Dom João VI inaugurou em 1818 o museu com o nome de Museu Real, que funcionou primeiramente no Campo de Santana, sendo transferido para o Palácio de São Cristóvão, na Quinta da Boa Vista, local destruído pelo incêndio. Antes de abrigar o museu, o Palácio foi residência das famílias real portuguesa e imperial brasileira.

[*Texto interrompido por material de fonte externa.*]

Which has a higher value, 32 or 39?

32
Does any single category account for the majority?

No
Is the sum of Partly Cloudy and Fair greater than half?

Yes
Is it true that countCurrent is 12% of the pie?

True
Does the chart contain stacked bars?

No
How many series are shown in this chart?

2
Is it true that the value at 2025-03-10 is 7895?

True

Ainda não se sabe o que teria provocado o incêndio. Apenas quatro vigilantes estavam no museu no momento em que as chamas começaram. Eles conseguiram sair a tempo. Em nota, a Polícia Civil informou que abriu um inquérito para investigar as causas, mas que repassará o caso para a Delegacia de Repressão a Crimes de Meio Ambiente e Patrimônio Histórico, da Polícia Federal.

Para tentar recuperar o que foi perdido, pesquisadores, funcionários e colaboradores da área de museologia estão pedindo para aqueles que tiverem imagens, sejam fotografias, vídeos e selfies, dos espaços e acervo atingidos pelas chamas, enviem para o e-mail: thg.museu@gmail.com.

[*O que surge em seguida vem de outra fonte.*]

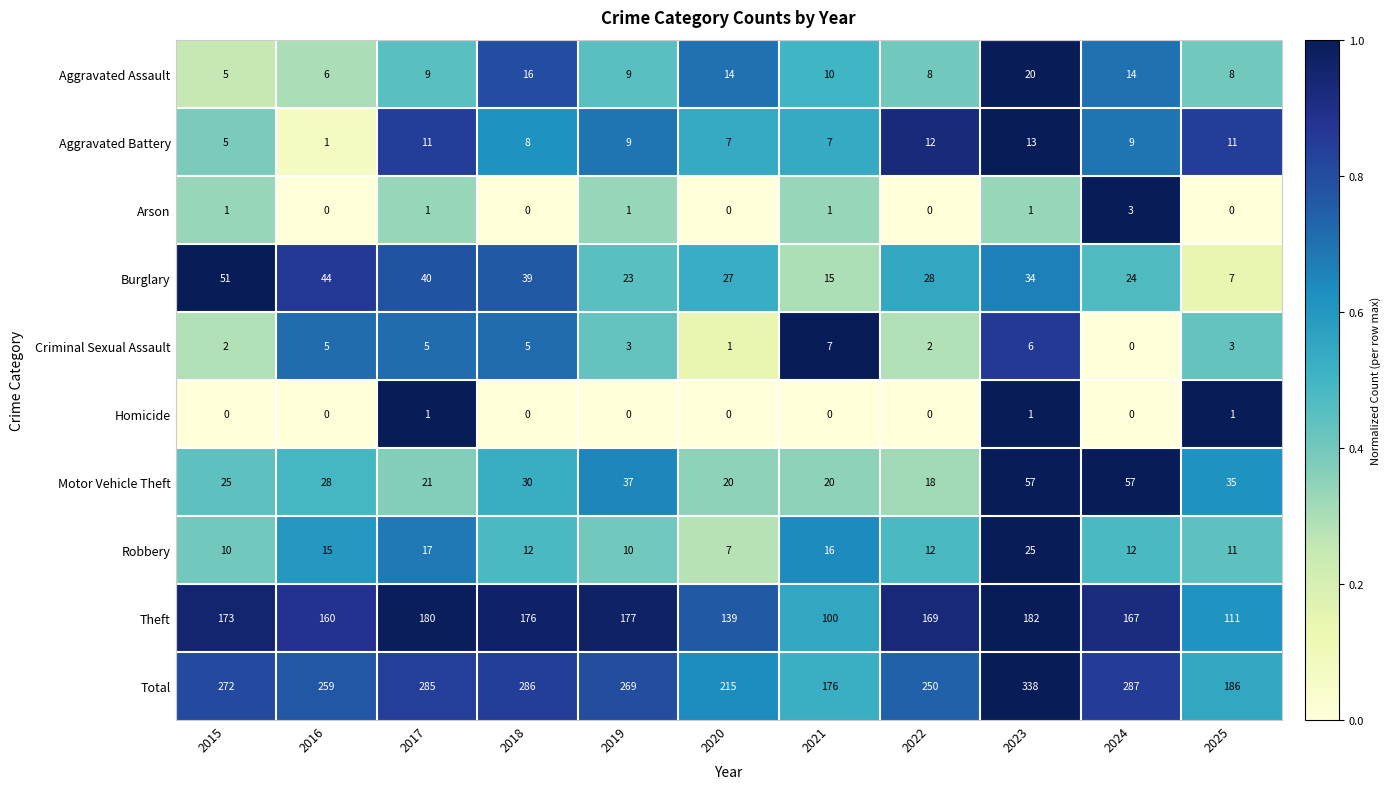

At which label is Total closest to 257?

2016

O museu sofria com o abandono do Governo Federal. Parte do prédio estava fechado há 20 anos para visitação devido as condições das instalações. Em alguns pontos, havia risco de desabamento. O prédio não tinha sistema de prevenção de incêndios, o que contribuiu para a destruição.

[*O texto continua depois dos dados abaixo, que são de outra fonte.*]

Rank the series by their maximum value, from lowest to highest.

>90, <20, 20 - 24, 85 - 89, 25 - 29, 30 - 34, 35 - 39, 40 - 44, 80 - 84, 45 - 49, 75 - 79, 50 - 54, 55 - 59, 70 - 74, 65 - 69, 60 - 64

Em sua página no Facebook, o presidente Michel Temer disse que é “Incalculável para o Brasil a perda do acervo do Museu Nacional”. Segundo ele, foi um dia “trágico para a museologia de nosso país. Foram perdidos duzentos anos de trabalho, pesquisa e conhecimento. O valor para nossa história não se pode mensurar, pelos danos ao prédio que abrigou a família real durante o Império. É um dia triste para todos brasileiros”.